Seamus Heaney, the great Irish poet, whose marvellous collection of essays The Redress of Poetry I like to re-read, writes that W H Auden’s elegy for Yeats was “a rallying cry that celebrates poetry for being on the side of life, and continuity of effort, and enlargement of the spirit.” Heaney believes that one function of poetry is to act as a counterweight to hostile and oppressive forces in the world: he calls this “the imagination pressing back against the pressure of reality.” This is what he calls “redress”, whereby “the poetic imagination seems to redress whatever is wrong or exacerbating in the prevailing conditions,” offering “a response to reality which has a liberating and verifying effort upon the individual spirit…tilting the scales of reality towards some transcendent equilibrium…This redressing effect of poetry comes from its being a glimpsed alternative, a revelation of potential that is denied or constantly threatened by circumstances.”
I believe that is finely put. But the overwhelming majority of people ask the question – in our “real” world what is poetry’s relevance? In such tumultuous, oppressive times as these what is the point of poetry? For myself I am convinced about a good poem’s value as “a glimpsed alternative” to so much in the world that is a denial of enlightened humanity. But at the end of the day what I get most out of good poetry is pleasure, pure enjoyment in what Coleridge called “the best words in the best order,” a feeling of intense and lasting satisfaction that I have discovered a perfect expression in words of some fact about the world or feeling or thought which once I have experienced it there seems no other way it could have been written or said, an inevitable achievement of the human imagination to be savoured and remembered.
Here are two poems which give me that intense shock of recognition whenever I make a good discovery in poetry.
The first is a poem by Clive James who is dying of inoperable cancer. He contemplates the beauty of this earth and how he is part of it.
Star System
The stars in their magnificent array
Look down upon the Earth, their cynosure,
Or so it seems. They are too far away,
In fact, to see a thing; hence they look pure
To us, They lack the textures of our globe,
So only we, from cameras carried high,
Enjoy the beauty of the swirling robe
That wraps us up, the interplay of sky
And cloud, as if a Wedgwood plate of blue
And white should melt, and then, its surface stirred
With spoons, a treasure too good to be true,
Be placed, and hover like a hummingbird,
Drawing all eyes, though ours alone, so feast
On splendor as it turns west from the East.

[Dataset records]
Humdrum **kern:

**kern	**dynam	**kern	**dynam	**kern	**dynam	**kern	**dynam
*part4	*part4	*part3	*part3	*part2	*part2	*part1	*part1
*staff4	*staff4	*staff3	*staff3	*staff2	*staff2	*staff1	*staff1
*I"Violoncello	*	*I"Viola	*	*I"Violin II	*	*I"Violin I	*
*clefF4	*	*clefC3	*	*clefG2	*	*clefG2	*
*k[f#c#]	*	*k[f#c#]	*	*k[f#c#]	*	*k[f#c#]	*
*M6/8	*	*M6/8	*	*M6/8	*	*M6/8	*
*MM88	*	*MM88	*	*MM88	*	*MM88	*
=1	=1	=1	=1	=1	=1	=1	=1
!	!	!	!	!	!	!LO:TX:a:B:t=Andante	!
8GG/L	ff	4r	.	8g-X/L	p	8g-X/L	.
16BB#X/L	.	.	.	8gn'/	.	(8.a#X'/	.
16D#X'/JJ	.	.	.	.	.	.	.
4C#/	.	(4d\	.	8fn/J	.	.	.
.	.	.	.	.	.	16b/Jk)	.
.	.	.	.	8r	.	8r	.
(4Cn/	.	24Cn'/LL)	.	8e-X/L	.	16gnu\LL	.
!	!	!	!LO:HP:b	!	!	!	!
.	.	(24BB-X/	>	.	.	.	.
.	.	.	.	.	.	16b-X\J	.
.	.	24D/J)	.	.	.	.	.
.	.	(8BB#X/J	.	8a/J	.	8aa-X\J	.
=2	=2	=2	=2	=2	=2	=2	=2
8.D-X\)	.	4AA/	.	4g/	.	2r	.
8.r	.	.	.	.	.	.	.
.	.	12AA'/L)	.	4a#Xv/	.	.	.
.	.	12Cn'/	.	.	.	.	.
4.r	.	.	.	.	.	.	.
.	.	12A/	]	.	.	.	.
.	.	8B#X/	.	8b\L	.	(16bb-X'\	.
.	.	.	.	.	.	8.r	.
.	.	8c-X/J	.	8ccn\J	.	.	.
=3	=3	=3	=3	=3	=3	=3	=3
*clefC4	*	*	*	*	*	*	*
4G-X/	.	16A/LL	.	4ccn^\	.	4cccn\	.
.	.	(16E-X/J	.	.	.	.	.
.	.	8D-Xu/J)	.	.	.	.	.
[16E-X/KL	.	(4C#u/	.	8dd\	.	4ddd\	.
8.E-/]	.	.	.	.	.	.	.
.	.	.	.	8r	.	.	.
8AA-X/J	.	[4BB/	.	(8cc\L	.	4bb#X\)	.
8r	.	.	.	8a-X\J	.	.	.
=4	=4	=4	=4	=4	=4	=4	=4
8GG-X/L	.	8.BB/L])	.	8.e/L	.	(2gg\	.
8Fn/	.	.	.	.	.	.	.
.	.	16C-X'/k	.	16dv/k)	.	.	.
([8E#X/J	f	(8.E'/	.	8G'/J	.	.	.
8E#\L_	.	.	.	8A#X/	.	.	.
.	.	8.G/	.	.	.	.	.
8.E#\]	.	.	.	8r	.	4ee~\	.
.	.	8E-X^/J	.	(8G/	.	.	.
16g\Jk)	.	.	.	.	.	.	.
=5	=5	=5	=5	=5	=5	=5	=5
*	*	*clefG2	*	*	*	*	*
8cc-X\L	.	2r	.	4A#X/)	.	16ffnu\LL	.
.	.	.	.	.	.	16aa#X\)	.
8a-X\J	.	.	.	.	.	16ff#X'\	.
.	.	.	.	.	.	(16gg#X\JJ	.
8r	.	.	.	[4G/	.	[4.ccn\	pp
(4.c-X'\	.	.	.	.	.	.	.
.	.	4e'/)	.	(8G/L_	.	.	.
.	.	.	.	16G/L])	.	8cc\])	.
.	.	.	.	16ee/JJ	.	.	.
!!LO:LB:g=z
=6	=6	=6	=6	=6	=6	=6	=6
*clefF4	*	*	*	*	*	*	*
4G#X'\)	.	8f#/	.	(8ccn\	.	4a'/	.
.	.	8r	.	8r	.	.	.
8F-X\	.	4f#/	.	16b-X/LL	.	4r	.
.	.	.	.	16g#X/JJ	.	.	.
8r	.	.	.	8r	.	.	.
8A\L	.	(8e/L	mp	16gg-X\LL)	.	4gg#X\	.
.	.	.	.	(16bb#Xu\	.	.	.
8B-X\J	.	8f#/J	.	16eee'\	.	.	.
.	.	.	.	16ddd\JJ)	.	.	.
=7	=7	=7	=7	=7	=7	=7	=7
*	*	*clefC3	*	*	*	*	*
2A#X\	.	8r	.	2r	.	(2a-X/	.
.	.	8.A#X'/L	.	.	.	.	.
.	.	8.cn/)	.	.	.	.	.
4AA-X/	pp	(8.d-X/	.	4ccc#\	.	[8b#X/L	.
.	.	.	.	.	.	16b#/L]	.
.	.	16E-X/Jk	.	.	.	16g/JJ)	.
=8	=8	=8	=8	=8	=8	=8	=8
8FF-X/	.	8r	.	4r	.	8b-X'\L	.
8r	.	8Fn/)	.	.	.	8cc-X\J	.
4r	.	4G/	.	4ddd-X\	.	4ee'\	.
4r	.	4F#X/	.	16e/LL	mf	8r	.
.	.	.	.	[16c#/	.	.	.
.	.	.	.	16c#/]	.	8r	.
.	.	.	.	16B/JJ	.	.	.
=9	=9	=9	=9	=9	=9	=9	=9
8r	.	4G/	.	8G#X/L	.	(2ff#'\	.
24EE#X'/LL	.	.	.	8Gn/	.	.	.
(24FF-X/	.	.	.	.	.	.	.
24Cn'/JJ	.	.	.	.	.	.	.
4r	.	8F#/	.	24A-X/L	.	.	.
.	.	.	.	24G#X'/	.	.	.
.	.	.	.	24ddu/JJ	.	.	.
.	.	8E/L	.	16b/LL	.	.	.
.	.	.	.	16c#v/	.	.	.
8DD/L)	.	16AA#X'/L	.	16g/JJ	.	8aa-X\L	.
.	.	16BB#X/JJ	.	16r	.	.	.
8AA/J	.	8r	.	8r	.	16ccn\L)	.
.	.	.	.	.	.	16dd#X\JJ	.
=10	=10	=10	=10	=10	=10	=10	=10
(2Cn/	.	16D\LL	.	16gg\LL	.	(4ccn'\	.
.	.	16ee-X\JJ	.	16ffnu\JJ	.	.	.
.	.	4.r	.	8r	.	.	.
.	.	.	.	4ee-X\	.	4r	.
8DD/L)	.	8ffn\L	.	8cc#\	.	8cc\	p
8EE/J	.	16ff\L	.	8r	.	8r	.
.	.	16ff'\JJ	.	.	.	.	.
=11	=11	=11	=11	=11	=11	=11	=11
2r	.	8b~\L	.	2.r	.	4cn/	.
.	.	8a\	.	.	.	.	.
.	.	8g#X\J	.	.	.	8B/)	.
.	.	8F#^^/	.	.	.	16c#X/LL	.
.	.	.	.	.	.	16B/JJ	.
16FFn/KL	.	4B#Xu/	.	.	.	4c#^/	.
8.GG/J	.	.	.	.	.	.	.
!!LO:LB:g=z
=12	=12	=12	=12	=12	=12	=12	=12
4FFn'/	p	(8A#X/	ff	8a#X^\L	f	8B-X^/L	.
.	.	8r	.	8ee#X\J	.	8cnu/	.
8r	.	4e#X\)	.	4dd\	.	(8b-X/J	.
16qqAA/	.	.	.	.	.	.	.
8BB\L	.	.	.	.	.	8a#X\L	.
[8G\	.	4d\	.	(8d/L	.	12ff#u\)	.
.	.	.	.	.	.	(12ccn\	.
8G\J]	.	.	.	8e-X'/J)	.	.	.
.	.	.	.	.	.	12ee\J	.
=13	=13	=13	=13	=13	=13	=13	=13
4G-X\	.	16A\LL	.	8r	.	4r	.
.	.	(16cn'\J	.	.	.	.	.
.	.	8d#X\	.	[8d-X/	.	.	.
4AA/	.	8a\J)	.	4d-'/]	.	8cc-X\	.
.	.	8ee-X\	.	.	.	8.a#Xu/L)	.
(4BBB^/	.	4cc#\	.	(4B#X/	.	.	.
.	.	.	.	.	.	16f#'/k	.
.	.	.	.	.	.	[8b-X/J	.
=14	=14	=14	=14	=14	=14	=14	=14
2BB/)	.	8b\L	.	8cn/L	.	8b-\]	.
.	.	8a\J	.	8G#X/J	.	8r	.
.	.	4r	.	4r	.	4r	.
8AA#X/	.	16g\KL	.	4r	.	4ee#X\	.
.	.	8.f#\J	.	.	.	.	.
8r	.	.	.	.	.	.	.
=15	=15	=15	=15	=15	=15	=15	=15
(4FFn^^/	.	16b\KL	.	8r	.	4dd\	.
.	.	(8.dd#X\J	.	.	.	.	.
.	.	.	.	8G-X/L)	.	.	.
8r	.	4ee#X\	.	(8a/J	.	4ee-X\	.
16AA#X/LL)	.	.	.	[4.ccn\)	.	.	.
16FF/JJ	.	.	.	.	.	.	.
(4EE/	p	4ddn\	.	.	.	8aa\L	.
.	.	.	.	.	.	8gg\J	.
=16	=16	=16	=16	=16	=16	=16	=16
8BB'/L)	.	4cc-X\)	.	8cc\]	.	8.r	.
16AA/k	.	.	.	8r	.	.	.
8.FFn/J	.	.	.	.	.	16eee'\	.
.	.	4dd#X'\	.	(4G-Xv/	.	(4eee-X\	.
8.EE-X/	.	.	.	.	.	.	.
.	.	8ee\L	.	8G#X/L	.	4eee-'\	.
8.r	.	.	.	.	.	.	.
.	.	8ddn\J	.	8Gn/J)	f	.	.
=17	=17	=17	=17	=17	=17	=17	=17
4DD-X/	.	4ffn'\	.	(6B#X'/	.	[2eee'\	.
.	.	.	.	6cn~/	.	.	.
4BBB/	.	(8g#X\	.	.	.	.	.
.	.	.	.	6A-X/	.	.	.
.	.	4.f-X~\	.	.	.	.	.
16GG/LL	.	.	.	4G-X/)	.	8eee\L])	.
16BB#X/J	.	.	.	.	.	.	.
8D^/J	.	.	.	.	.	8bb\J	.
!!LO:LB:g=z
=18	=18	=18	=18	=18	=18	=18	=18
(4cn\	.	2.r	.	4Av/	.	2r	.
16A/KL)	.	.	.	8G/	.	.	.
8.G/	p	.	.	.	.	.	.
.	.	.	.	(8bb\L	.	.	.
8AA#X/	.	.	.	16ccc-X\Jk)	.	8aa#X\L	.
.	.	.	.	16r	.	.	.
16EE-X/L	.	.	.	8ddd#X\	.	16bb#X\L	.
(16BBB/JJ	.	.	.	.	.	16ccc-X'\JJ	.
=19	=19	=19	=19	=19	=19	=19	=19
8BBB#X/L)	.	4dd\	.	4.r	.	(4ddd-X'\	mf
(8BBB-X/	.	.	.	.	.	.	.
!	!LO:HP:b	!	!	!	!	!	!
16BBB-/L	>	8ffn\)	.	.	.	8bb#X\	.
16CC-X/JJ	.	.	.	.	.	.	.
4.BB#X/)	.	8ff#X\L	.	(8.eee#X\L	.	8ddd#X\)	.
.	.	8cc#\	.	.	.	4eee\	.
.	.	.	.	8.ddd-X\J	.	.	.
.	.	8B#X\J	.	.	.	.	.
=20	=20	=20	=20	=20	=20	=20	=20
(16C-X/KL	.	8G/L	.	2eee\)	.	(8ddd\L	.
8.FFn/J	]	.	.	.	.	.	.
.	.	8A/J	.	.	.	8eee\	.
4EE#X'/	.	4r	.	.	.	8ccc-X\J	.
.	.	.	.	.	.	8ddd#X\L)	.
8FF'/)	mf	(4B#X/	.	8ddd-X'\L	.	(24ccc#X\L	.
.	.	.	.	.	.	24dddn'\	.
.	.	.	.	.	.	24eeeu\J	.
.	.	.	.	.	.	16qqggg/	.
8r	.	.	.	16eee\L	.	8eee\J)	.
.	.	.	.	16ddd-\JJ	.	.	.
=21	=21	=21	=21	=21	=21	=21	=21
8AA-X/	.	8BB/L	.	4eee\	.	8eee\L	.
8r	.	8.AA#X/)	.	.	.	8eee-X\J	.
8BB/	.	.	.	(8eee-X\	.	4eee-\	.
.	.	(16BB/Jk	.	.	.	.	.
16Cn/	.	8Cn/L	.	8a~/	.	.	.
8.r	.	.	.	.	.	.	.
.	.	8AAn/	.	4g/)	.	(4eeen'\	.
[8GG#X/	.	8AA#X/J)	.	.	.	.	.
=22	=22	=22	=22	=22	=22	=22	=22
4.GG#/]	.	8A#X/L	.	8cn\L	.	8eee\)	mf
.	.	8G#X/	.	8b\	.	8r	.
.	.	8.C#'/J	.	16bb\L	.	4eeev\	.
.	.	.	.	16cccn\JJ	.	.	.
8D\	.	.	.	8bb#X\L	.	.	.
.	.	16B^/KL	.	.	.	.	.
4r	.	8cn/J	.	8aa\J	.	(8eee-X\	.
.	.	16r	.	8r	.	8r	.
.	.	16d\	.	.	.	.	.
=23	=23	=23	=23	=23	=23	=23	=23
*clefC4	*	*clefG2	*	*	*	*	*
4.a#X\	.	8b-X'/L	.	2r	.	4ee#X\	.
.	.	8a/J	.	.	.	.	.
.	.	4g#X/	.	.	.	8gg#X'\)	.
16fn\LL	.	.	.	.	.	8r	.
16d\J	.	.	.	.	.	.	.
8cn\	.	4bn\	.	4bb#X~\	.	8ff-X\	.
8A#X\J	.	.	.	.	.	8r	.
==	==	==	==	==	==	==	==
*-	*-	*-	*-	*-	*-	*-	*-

- _Problem set_:
a) Quote the passage of the essay on poetry starting at "I believe that" and ending at "savoured and remembered.".
b) In the essay on poetry, who is credited with describing poetry as "the best words in the best order"?
c) Proceed with the essay on poetry from the point where it stops.

- _Answers for the exercise_:
a)
I believe that is finely put. But the overwhelming majority of people ask the question – in our “real” world what is poetry’s relevance? In such tumultuous, oppressive times as these what is the point of poetry? For myself I am convinced about a good poem’s value as “a glimpsed alternative” to so much in the world that is a denial of enlightened humanity. But at the end of the day what I get most out of good poetry is pleasure, pure enjoyment in what Coleridge called “the best words in the best order,” a feeling of intense and lasting satisfaction that I have discovered a perfect expression in words of some fact about the world or feeling or thought which once I have experienced it there seems no other way it could have been written or said, an inevitable achievement of the human imagination to be savoured and remembered.

b) Coleridge

c)
There was a time when some of our young men
Walked plumply on the moon and saw Earth rise,
As stunning as the sun. The years since then
Have aged them. Now and then somebody dies.
It’s like a clock, for those of us who saw
The Saturn rockets going up as if
Mankind had energy to burn. The law
Is different for one man. Time is a cliff
You come to in the dark. Though you might fall
As easily as on a feather bed,
It is a sad farewell. You loved it all.
You dream that you might keep it in your head.
But memories, where can you take them to?
Take one last look at them. They end with you.
And still the Earth revolves, and still the blaze
Of stars maintains a show of vigilance.
It should, for long ago, in olden days,
We came from there. By luck, by fate, by chance,
All of the elements that form the world
Were sent by cataclysms deep in space,
And from their combination life unfurled
And stood up straight, and wore a human face.
I still can’t pass a mirror. Like a boy,
I check my looks, and now I see the shell
Of what I was. So why, then, this strange joy?
Perhaps an old man dying would do well
To smile as he rejoins the cosmic dust
Life comes from, for resign himself he must.
The second poem I read, by coincidence, just after looking with tense and bitter sadness at yet another video of hollow-eyed Syrian women holding their terrified children close after a bombing raid. It is by Alice Harrison.
Women Running
So they have always run
in legend, literature and life,
to city walls, to silent pit heads,
alone or in groups.
Today television freezes
the image. Snatched coats.
Awkward gait. A pushchair
outdistances terror.
They run with panic’s momentum.
Feel the stitch in the side,
the rasp in the breath,
the catch in the throat,
the heart in the mouth.
No comfort. None.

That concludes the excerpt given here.